Our interest in the PI metabolism started with the cloning of a series of inositol polyphosphate 5-phosphatase and Ins(1,4,5)P3 3-kinases (the enzymes that phosphorylate Ins(1,4,5)P3 to Ins(1,3,4,5)P4).
cDNAs encoding INPP5A, Itpka, b and c followed by the SH2 domain containing inositol 5-phosphatases SHIP1 and SHIP2 have been cloned. The substrate of SHIP1/2 is PI(3,4,5)P3 and the product of the reaction is PI(3,4)P2. Both PIs are able to bind to PKB and PDK1 PH domains and to facilitate PDK1 phosphorylation of PKB in vitro.

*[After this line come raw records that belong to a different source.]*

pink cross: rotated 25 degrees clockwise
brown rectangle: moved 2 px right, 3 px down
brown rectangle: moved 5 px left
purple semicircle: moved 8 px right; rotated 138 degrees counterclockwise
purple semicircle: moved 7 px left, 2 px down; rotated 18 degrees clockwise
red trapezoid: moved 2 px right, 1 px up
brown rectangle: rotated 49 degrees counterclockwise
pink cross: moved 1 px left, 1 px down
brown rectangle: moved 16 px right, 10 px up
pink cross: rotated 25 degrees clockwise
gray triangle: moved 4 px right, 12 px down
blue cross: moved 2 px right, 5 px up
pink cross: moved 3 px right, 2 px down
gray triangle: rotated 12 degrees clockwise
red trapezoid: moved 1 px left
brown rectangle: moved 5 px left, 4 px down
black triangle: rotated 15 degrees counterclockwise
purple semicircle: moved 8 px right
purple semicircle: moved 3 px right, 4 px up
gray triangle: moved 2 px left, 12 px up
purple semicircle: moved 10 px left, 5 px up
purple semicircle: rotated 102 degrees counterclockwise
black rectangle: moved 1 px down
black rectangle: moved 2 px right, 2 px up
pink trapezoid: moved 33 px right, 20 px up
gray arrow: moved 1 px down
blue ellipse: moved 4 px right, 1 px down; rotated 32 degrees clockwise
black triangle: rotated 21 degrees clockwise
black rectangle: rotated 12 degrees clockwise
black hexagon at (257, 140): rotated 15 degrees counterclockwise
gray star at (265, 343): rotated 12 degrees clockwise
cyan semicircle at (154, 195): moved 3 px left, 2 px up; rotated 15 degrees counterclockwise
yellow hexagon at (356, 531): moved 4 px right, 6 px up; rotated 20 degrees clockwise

SHIP1/2 are very much studied due to their implication in immune response, myeloid cell survival for SHIP1 and developmental aspects for SHIP2 (Clement et al., 2001; Huber et al., 1999; Dubois et al., 2012). In addition, SHIP1/2 implication in human cancer has been strongly suggested next to the established tumor suppressor role of PTEN (Erneux et al., 2011).
The current goal of our laboratory is to define the oncogenic and anti-oncogenic function of PI 5-phosphatases in cancer cells particularly in glioblastoma and breast cancer. The way these enzymes are regulated and/or participate in non-enzymatic properties but rather through docking properties is another aspect of our research.